Encapsulating sulfur into a hybrid porous carbon/CNT substrate as a cathode for lithium–sulfur batteries

Abstract

A hybrid carbon substrate as a sulfur immobilizer is obtained via simple processes to fabricate cathode materials for lithium–sulfur batteries. The microstructure and morphology of the sulfur/carbon composites are characterized by X-ray diffraction (XRD), scanning electron microscopy (SEM) and transmission electron microscopy (TEM). It is demonstrated that commercial carbon black and multi-walled carbon nanotubes (CNTs) in the hybrid substrate cooperate well with each other in an appropriate mass ratio.

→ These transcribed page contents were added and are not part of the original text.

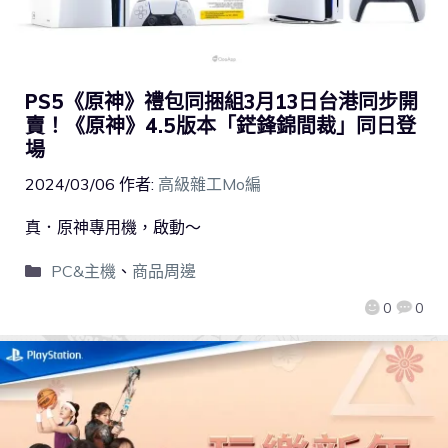
PS5《原神》禮包同捆組3月13日台港同步開
賣！《原神》4.5版本「鋩鋒錦間裁」同日登
場
2024/03/06
作者:
高級雜工Mo編
真．原神專用機，啟動～
PC&主機
、
商品周邊
0
0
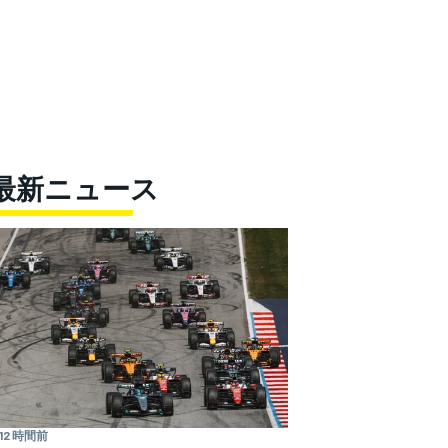
最新ニュース
12 時間前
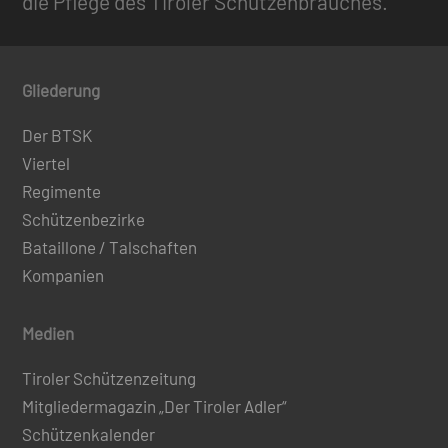
die Pflege des Tiroler Schützenbrauches.
Gliederung
Der BTSK
Viertel
Regimente
Schützenbezirke
Bataillone / Talschaften
Kompanien
Medien
Tiroler Schützenzeitung
Mitgliedermagazin „Der Tiroler Adler“
Schützenkalender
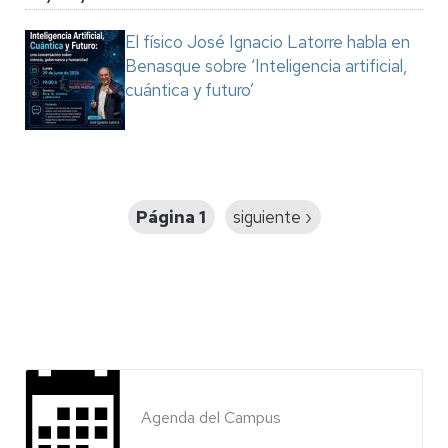
El físico José Ignacio Latorre habla en
Benasque sobre ‘Inteligencia artificial,
cuántica y futuro’
Paginación
Página 1
Siguiente
siguiente ›
página
Agenda del Campus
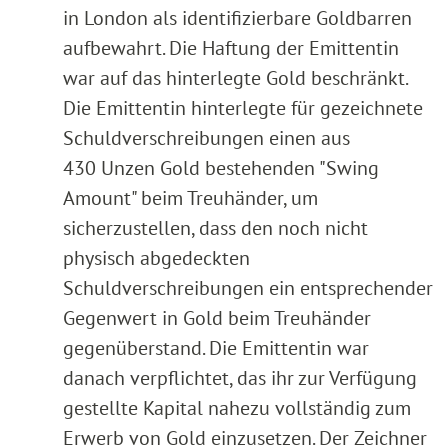
in London als identifizierbare Goldbarren
aufbewahrt. Die Haftung der Emittentin
war auf das hinterlegte Gold beschränkt.
Die Emittentin hinterlegte für gezeichnete
Schuldverschreibungen einen aus
430 Unzen Gold bestehenden "Swing
Amount" beim Treuhänder, um
sicherzustellen, dass den noch nicht
physisch abgedeckten
Schuldverschreibungen ein entsprechender
Gegenwert in Gold beim Treuhänder
gegenüberstand. Die Emittentin war
danach verpflichtet, das ihr zur Verfügung
gestellte Kapital nahezu vollständig zum
Erwerb von Gold einzusetzen. Der Zeichner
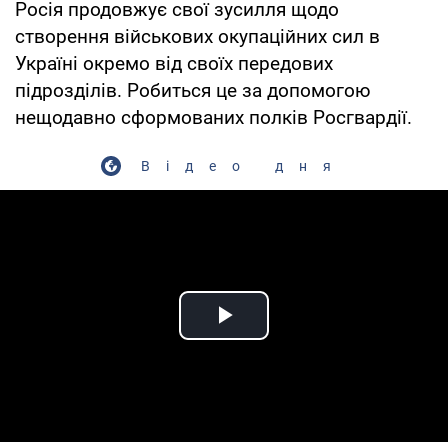
Росія продовжує свої зусилля щодо
створення військових окупаційних сил в
Україні окремо від своїх передових
підрозділів. Робиться це за допомогою
нещодавно сформованих полків Росгвардії.
Відео дня
Play Video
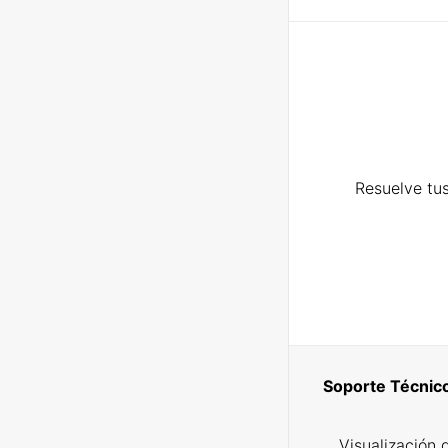
Resuelve tus
Soporte Técnic
Visualización 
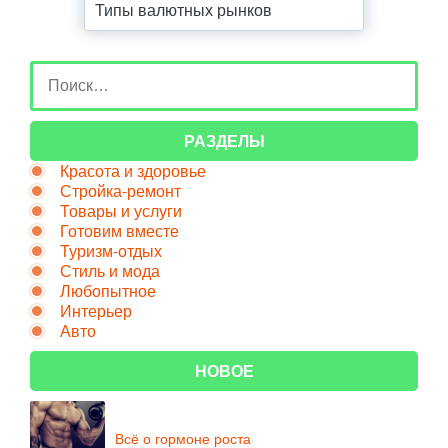
Типы валютных рынков
РАЗДЕЛЫ
Красота и здоровье
Стройка-ремонт
Товары и услуги
Готовим вместе
Туризм-отдых
Стиль и мода
Любопытное
Интерьер
Авто
НОВОЕ
Всё о гормоне роста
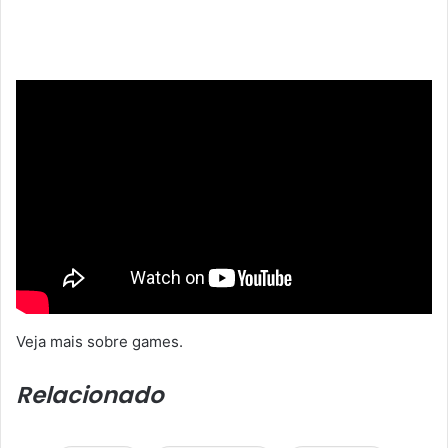
Veja mais sobre games.
Relacionado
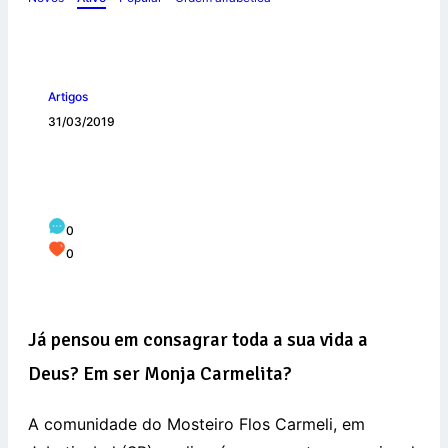
Artigos
31/03/2019
Vocacional para moças no Mosteiro
Flos Carmeli
0
0
Já pensou em consagrar toda a sua vida a
Deus? Em ser Monja Carmelita?
A comunidade do Mosteiro Flos Carmeli, em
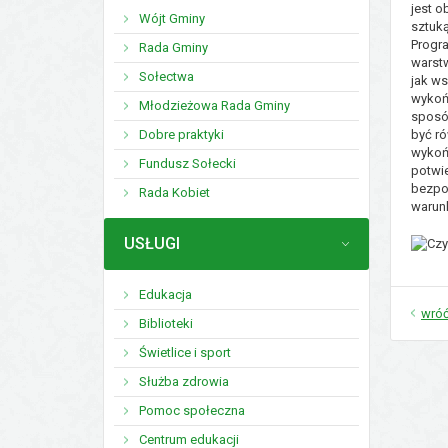
jest o
Wójt Gminy
sztuk
Progr
Rada Gminy
warstw
Sołectwa
jak ws
wykoń
Młodzieżowa Rada Gminy
sposó
Dobre praktyki
być ró
wykońc
Fundusz Sołecki
potwi
bezpoś
Rada Kobiet
warun
MENU
USŁUGI
Edukacja
wró
Biblioteki
Świetlice i sport
Służba zdrowia
Pomoc społeczna
Centrum edukacji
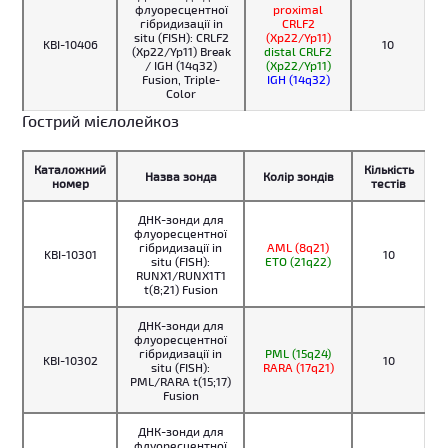
флуоресцентної
proximal
гібридизації in
CRLF2
situ (FISH): CRLF2
(Xp22/Yp11)
KBI-10406
10
(Xp22/Yp11) Break
distal CRLF2
/ IGH (14q32)
(Xp22/Yp11)
Fusion, Triple-
IGH (14q32)
Color
Гострий мієлолейкоз
Каталожний
Кількість
Назва зонда
Колір зондів
номер
тестів
ДНК-зонди для
флуоресцентної
гібридизації in
AML (8q21)
KBI-10301
10
situ (FISH):
ETO (21q22)
RUNX1/RUNX1T1
t(8;21) Fusion
ДНК-зонди для
флуоресцентної
гібридизації in
PML (15q24)
KBI-10302
10
situ (FISH):
RARA (17q21)
PML/RARA t(15;17)
Fusion
ДНК-зонди для
флуоресцентної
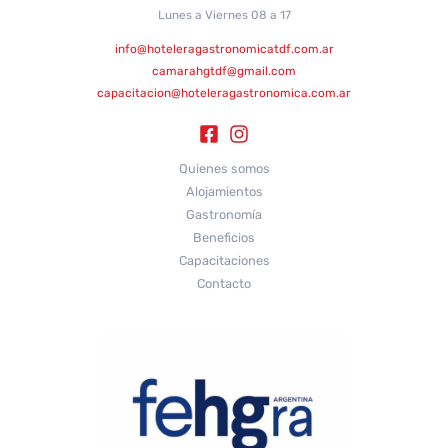
Lunes a Viernes 08 a 17
info@hoteleragastronomicatdf.com.ar
camarahgtdf@gmail.com
capacitacion@hoteleragastronomica.com.ar
Quienes somos
Alojamientos
Gastronomía
Beneficios
Capacitaciones
Contacto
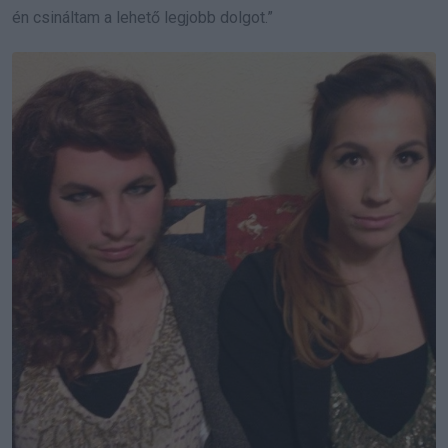
én csináltam a lehető legjobb dolgot.”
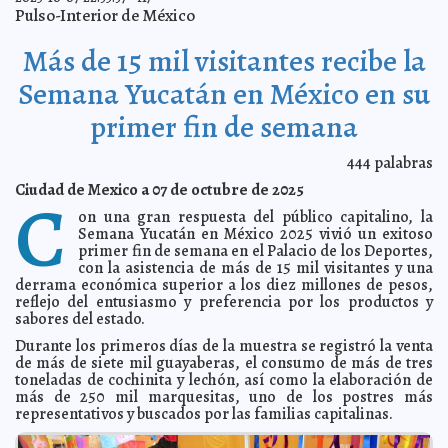
De la mano con la ciudadanía y personas expertas, el
2025-10-13 18:50:13
Pulso-Interior de México
Ayuntamiento de Mérida construye la ruta para un sistema municipal
de cuidados.
A7
Más de 15 mil visitantes recibe la
El PAN Yucatán renueva su Consejo Estatal con unidad,
2025-10-13 18:37:38
nuevas caras y compromiso ciudadano
A7
Semana Yucatán en México en su
Yucatán culmina con gran éxito su presencia en la
2025-10-13 18:19:49
Ciudad de México
A7
primer fin de semana
Gobierno de Yucatán impulsa bienestar y justicia para
2025-10-13 18:08:41
mujeres
A7
444
palabras
Procivy alerta por lluvias fuertes y rachas de viento en
2025-10-13 18:03:22
la costa de Yucatán
A7
Ciudad de Mexico a 07 de octubre de 2025
C
Colectivos y autoridades dialogan en el Congreso del
2025-10-13 17:59:59
on una gran respuesta del público capitalino, la
Estado por el derecho a existir y la tipificaciòn del transfeminicidio
A7
Semana Yucatán en México 2025 vivió un exitoso
Ayuntamiento de Umán atiende vialidad afectada en
primer fin de semana en el Palacio de los Deportes,
2025-10-13 17:50:09
Paseos de Itzincab
A7
con la asistencia de más de 15 mil visitantes y una
derrama económica superior a los diez millones de pesos,
Gobierno de Yucatán amplía atención al autismo
2025-10-11 19:29:00
A7
reflejo del entusiasmo y preferencia por los productos y
Yucatán fortalece su presencia en el turismo de
2025-10-11 19:18:36
sabores del estado.
cruceros
A7
Durante los primeros días de la muestra se registró la venta
Fortalecen detección gratuita de cáncer de mama con
2025-10-11 19:06:23
de más de siete mil guayaberas, el consumo de más de tres
dos nuevos mastógrafos móviles
A7
toneladas de cochinita y lechón, así como la elaboración de
Ayuntamiento de Mérida instala centro de acopio en
2025-10-11 18:50:05
más de 250 mil marquesitas, uno de los postres más
apoyo a familias de Veracruz.
A7
representativos y buscados por las familias capitalinas.
Entrega Cecilia Patrón más calles nuevas y
2025-10-11 18:46:57
repavimentadas a las y los meridanos.
A7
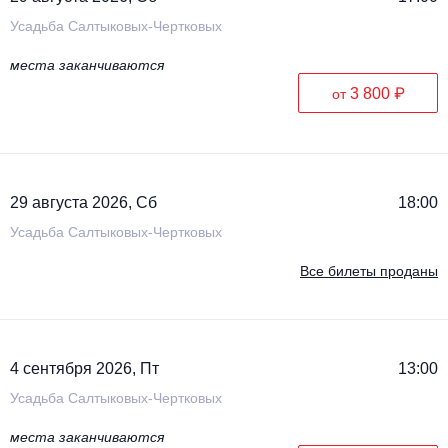
Усадьба Салтыковых-Чертковых
места заканчиваются
3 800 ₽
от
29 августа 2026, Сб
18:00
Усадьба Салтыковых-Чертковых
Все билеты проданы
4 сентября 2026, Пт
13:00
Усадьба Салтыковых-Чертковых
места заканчиваются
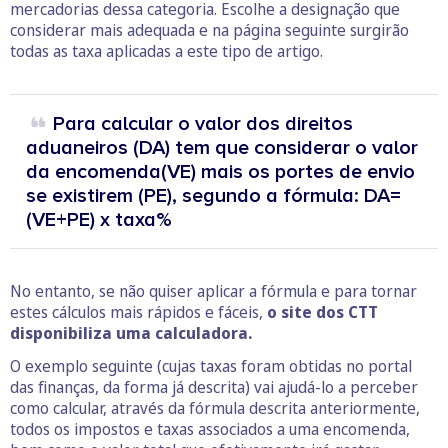
mercadorias dessa categoria. Escolhe a designação que
considerar mais adequada e na página seguinte surgirão
todas as taxa aplicadas a este tipo de artigo.
Para calcular o valor dos direitos
aduaneiros (DA) tem que considerar o valor
da encomenda(VE) mais os portes de envio
se existirem (PE), segundo a fórmula: DA=
(VE+PE) x taxa%
No entanto, se não quiser aplicar a fórmula e para tornar
estes cálculos mais rápidos e fáceis,
o site dos CTT
disponibiliza uma calculadora.
O exemplo seguinte (cujas taxas foram obtidas no portal
das finanças, da forma já descrita) vai ajudá-lo a perceber
como calcular, através da fórmula descrita anteriormente,
todos os impostos e taxas associados a uma encomenda,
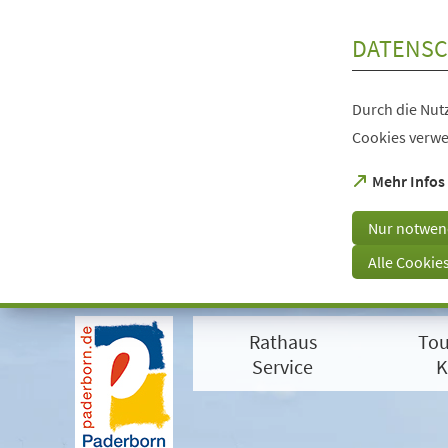
Inhalt anspringen
DATENSC
Durch die Nutz
Cookies verwe
(Öffnet
Mehr Infos
in
einem
Nur notwen
neuen
Tab)
Alle Cookie
Visuelle
Assistenzsoftware
Rathaus
Tou
öffnen.
Mit
Service
K
der
Tastatur
erreichbar
über
ALT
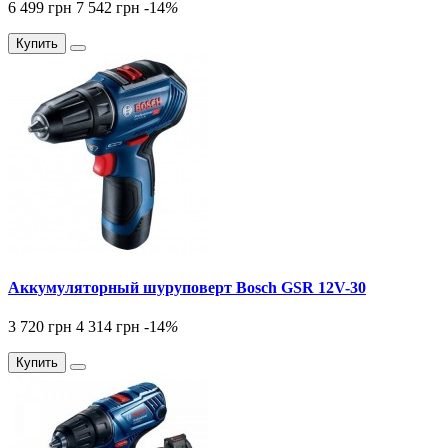
6 499 грн
7 542 грн
-14
%
Купить
Аккумуляторный шуруповерт Bosch GSR 12V-30
3 720 грн
4 314 грн
-14
%
Купить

In particular, a large sulfur content of 81.7 wt% can be loaded into the hybrid carbon substrate forming the sulfur/carbon composite. When the mass ratio of carbon black and CNTs is 1 : 1, the composite delivers a high initial capacity of 837.3 and 685.9 mA h g⁻¹(composite) at the current densities of 80 and 160 mA g⁻¹(composite) when used as a cathode-active material. The discharge capacity remains at 554.4 mA h g⁻¹(composite) at a current density of 160 mA g⁻¹(composite) after 150 cycles, indicating a low capacity fading of about 0.12% per cycle. Besides, the composite offers a high Coulombic efficiency of about 100%. The significant improvements in the electrochemical performance are associated with the desirable combination of carbon black and CNTs in the hybrid carbon substrate. Therefore, this work proposes a low-cost and effortless approach to prepare sulfur/carbon composites with high performance as cathodes for lithium–sulfur batteries.